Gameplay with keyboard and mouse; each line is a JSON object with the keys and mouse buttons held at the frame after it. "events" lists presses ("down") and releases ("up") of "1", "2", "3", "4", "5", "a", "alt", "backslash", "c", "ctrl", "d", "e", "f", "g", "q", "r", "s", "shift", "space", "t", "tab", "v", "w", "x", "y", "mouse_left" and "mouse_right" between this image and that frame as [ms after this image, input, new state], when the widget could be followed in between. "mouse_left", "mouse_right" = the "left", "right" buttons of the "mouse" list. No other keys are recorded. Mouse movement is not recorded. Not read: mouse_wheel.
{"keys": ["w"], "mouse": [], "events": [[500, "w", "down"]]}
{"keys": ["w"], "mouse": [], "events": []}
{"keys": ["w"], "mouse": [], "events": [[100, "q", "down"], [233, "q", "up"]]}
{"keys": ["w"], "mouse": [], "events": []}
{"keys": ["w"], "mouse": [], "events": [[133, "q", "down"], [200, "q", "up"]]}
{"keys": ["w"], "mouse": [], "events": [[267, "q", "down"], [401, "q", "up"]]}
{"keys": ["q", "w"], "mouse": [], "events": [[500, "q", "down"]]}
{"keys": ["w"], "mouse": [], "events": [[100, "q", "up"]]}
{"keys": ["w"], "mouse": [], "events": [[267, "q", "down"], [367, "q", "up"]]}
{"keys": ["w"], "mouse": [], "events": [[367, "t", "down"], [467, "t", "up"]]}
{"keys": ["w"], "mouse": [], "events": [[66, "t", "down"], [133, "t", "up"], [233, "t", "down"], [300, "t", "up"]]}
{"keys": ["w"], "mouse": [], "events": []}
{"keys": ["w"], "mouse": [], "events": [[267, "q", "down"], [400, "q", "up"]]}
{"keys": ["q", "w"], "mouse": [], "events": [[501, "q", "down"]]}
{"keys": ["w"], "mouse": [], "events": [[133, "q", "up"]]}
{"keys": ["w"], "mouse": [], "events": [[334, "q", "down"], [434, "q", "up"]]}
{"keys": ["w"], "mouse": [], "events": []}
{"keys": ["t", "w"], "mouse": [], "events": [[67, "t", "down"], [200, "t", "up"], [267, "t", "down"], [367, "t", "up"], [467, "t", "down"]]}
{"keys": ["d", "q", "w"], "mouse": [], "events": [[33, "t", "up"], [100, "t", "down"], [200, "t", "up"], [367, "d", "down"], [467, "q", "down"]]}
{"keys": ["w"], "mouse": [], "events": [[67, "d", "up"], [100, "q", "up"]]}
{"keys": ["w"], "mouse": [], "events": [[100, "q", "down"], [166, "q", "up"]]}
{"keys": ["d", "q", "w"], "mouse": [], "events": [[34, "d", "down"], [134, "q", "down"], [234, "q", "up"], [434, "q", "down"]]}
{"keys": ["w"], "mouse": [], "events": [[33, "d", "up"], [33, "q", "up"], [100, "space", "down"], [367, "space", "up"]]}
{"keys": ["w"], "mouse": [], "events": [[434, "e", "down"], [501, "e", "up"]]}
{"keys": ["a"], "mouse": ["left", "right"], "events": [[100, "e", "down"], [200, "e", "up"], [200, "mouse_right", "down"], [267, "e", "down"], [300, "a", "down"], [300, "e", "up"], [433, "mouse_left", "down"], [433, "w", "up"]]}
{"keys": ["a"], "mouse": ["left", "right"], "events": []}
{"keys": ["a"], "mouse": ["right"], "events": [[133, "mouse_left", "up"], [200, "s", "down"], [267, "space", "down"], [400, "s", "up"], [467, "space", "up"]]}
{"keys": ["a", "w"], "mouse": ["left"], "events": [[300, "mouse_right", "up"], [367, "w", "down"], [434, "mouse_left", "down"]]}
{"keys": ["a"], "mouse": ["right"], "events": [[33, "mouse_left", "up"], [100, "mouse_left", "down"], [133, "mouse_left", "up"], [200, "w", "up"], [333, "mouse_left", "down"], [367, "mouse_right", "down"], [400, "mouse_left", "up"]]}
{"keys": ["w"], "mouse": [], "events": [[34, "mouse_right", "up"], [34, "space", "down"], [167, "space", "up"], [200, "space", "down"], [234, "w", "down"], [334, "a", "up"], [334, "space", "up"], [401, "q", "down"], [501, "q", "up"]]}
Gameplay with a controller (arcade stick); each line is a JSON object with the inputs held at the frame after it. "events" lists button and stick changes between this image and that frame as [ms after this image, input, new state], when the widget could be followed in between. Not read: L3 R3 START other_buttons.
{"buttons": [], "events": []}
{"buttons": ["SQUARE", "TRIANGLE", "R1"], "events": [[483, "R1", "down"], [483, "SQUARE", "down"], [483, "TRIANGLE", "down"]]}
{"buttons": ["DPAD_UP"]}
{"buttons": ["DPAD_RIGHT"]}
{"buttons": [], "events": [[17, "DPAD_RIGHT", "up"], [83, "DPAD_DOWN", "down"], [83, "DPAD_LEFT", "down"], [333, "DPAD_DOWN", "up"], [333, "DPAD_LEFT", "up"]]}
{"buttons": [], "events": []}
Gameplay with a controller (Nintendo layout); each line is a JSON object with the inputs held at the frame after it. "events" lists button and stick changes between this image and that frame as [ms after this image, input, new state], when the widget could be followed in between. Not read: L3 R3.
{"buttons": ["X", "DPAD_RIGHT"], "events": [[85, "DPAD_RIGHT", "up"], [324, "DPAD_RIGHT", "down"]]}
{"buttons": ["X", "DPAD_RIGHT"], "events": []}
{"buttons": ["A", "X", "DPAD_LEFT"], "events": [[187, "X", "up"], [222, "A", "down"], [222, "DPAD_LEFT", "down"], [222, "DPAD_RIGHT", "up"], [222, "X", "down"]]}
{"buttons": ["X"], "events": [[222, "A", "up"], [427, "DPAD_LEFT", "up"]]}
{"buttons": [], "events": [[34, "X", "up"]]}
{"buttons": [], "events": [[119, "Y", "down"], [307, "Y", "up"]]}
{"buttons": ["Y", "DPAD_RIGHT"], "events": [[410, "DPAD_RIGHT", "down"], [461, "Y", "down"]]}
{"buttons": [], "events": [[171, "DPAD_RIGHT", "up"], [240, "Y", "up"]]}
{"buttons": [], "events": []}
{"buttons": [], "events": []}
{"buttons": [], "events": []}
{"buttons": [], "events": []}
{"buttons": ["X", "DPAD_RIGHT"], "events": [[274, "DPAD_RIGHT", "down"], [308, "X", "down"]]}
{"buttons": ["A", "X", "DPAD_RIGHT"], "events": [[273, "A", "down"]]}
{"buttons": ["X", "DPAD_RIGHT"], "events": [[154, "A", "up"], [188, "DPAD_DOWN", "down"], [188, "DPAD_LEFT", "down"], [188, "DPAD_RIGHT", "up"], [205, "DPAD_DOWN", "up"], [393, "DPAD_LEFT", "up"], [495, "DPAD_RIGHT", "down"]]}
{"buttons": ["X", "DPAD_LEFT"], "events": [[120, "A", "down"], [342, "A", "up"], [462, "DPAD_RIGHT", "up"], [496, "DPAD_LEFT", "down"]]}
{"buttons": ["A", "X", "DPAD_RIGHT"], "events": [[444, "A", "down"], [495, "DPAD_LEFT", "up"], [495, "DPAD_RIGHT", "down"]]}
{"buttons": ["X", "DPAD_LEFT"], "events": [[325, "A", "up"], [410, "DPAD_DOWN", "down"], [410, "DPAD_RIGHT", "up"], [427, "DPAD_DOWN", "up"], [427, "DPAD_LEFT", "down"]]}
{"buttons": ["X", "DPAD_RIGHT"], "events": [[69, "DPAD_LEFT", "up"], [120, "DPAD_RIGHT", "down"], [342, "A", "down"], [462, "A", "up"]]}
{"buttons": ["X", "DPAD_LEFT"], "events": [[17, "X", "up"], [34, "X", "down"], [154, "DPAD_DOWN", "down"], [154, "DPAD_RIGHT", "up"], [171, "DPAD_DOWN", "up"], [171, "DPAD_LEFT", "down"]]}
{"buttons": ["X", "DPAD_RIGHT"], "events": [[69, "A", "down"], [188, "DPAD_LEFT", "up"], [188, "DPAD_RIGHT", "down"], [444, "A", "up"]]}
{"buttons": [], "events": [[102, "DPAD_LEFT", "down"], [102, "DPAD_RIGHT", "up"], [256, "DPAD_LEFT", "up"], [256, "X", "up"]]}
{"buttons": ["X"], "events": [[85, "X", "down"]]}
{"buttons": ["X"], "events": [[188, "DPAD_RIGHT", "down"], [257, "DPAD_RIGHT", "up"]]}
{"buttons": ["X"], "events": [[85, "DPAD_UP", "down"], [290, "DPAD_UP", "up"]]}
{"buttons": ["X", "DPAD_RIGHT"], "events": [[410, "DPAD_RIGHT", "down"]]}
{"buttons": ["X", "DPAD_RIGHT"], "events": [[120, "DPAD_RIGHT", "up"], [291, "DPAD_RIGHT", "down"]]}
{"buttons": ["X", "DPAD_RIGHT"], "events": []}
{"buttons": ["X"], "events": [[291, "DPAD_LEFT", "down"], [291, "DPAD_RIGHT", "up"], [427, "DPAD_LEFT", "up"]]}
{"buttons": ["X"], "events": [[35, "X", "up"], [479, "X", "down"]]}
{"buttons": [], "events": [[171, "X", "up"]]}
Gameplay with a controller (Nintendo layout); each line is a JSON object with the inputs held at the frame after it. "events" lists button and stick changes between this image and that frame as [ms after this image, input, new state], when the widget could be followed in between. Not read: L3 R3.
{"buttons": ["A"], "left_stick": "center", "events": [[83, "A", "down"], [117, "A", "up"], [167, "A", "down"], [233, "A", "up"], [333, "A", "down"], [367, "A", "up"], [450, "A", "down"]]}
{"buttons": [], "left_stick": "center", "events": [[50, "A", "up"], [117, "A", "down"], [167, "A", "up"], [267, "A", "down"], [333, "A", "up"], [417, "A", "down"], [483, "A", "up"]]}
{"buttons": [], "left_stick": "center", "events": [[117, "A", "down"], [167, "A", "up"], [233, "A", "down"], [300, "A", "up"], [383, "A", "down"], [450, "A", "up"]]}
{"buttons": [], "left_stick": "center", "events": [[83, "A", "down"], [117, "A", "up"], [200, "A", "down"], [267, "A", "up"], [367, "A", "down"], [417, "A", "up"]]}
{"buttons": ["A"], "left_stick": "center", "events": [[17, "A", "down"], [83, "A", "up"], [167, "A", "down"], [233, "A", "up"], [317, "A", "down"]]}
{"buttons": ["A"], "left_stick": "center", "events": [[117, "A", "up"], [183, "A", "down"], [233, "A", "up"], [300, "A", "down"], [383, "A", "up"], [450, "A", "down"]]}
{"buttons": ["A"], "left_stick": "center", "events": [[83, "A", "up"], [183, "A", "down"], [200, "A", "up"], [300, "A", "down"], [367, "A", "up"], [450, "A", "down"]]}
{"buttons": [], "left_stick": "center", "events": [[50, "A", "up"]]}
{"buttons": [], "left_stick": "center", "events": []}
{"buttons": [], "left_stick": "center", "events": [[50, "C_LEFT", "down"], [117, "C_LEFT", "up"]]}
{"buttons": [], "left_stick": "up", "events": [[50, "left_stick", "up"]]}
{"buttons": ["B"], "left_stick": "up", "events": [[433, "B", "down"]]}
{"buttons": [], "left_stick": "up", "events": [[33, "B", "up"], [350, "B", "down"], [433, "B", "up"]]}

Work to complete:
Return every line holding the word "object" from the records.

Reply:
Gameplay with keyboard and mouse; each line is a JSON object with the keys and mouse buttons held at the frame after it. "events" lists presses ("down") and releases ("up") of "1", "2", "3", "4", "5", "a", "alt", "backslash", "c", "ctrl", "d", "e", "f", "g", "q", "r", "s", "shift", "space", "t", "tab", "v", "w", "x", "y", "mouse_left" and "mouse_right" between this image and that frame as [ms after this image, input, new state], when the widget could be followed in between. "mouse_left", "mouse_right" = the "left", "right" buttons of the "mouse" list. No other keys are recorded. Mouse movement is not recorded. Not read: mouse_wheel.
Gameplay with a controller (arcade stick); each line is a JSON object with the inputs held at the frame after it. "events" lists button and stick changes between this image and that frame as [ms after this image, input, new state], when the widget could be followed in between. Not read: L3 R3 START other_buttons.
Gameplay with a controller (Nintendo layout); each line is a JSON object with the inputs held at the frame after it. "events" lists button and stick changes between this image and that frame as [ms after this image, input, new state], when the widget could be followed in between. Not read: L3 R3.
Gameplay with a controller (Nintendo layout); each line is a JSON object with the inputs held at the frame after it. "events" lists button and stick changes between this image and that frame as [ms after this image, input, new state], when the widget could be followed in between. Not read: L3 R3.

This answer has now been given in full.